■ WHAT THE TASK REQUIRES: Could you set down the lines below, from the one containing "menyusun laporan ilmiah dengan" through the final line, exactly as written?

── RECORDS SHOWN

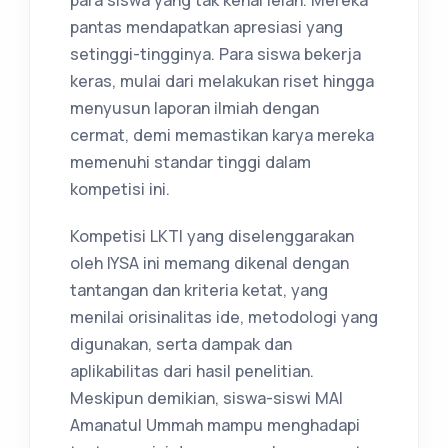
pantas mendapatkan apresiasi yang
setinggi-tingginya. Para siswa bekerja
keras, mulai dari melakukan riset hingga
menyusun laporan ilmiah dengan
cermat, demi memastikan karya mereka
memenuhi standar tinggi dalam
kompetisi ini.
Kompetisi LKTI yang diselenggarakan
oleh IYSA ini memang dikenal dengan
tantangan dan kriteria ketat, yang
menilai orisinalitas ide, metodologi yang
digunakan, serta dampak dan
aplikabilitas dari hasil penelitian.
Meskipun demikian, siswa-siswi MAI
Amanatul Ummah mampu menghadapi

────

■ ANSWER TO THE PROBLEM:
menyusun laporan ilmiah dengan
cermat, demi memastikan karya mereka
memenuhi standar tinggi dalam
kompetisi ini.
Kompetisi LKTI yang diselenggarakan
oleh IYSA ini memang dikenal dengan
tantangan dan kriteria ketat, yang
menilai orisinalitas ide, metodologi yang
digunakan, serta dampak dan
aplikabilitas dari hasil penelitian.
Meskipun demikian, siswa-siswi MAI
Amanatul Ummah mampu menghadapi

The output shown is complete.